Though he was yet to come across any larger animals directly, his eyes were not closed to their signs. Cloven tracks and paw prints spread in each direction. Life was spread across the forest.
‘Where there’s life, there’s… Water.’ Havoc muttered to himself.
He studied the squished fungi, and took the path most travelled.
The bright light of day, which had filtered through the crevices between the towering toadstools, was replaced by the pale light of the night-sun. The night brought with it a chill in the air, but there was something else. There was a crispness to the breeze. As he continued further, the thick mushroom scented air began to yield to a fresher, moist aroma.
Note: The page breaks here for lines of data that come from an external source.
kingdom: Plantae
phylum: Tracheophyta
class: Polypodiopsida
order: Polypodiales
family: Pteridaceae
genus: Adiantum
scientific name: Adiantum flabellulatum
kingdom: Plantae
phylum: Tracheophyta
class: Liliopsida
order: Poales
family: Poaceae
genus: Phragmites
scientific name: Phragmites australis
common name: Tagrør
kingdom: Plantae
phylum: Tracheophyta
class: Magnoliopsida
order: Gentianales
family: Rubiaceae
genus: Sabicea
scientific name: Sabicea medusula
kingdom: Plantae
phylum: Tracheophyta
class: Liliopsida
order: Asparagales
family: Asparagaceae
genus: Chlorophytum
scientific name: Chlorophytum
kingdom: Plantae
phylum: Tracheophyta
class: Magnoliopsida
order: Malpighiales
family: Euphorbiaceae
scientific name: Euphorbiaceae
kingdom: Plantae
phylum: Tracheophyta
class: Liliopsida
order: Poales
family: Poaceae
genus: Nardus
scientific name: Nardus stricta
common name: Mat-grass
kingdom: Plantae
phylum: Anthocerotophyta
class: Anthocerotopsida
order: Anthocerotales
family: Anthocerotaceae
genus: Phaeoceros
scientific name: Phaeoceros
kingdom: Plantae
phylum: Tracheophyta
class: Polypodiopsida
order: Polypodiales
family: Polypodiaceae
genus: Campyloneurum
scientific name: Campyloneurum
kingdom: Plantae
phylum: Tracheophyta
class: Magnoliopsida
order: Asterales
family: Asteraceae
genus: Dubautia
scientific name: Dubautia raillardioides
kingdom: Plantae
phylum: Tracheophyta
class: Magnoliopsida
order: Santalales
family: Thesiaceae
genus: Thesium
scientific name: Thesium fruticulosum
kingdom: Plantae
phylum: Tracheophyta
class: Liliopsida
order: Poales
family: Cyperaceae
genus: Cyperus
He heard it before he saw it. The gentle flow of water passing through the land. Quickening his pace, he reached the boarders of a clearing. The full glow of starlight basked the ground ahead in its haunting incandescence. The spectral light of the night-sun was reflected by a stream at the centre of the oasis. Lining the space, creatures of different kinds drank from the life-giving waters. Havoc wanted to run, no, sprint towards the stream, but caution forbade it. Instead, he scrutinised the enchantment.
There were many beasts at the stream, but they drank with caution. They leaned forward to quench some thirst before propelling themselves up to look to the left. Havoc followed the trail of their curious dance. When he caught sight of the focus of the creature’s attention, when he understood what it was, a cold sweat spread across his back.
At first he thought it was a man for It stood on two feet. Its sickly grey skin quickly dissuaded him of that notion. If its pallid complexion was not hint enough. the elongated limbs hanging limp from its hutched yet muscle-bound frame, was the final clue needed to know it was not human.
‘Dungeon Spawn…’ It was barely a whisper. he did not dare speak louder. Every child of Stone Garden knew what they were. They were the monsters beneath the bed of each frightened youth.
They were real. Terrifyingly real, but his city was blessed, Havoc had been told. No demon could pass through their hallowed gates. To the subjects of Stone Garden, the wider dangers of the Dungeon were stories and legends; gossip and rumours.
The terror before him was not a legend. It was living, and breathing, and turning his way. As a childlike fear gripped his heart, the old-wives tale broke into a sprint.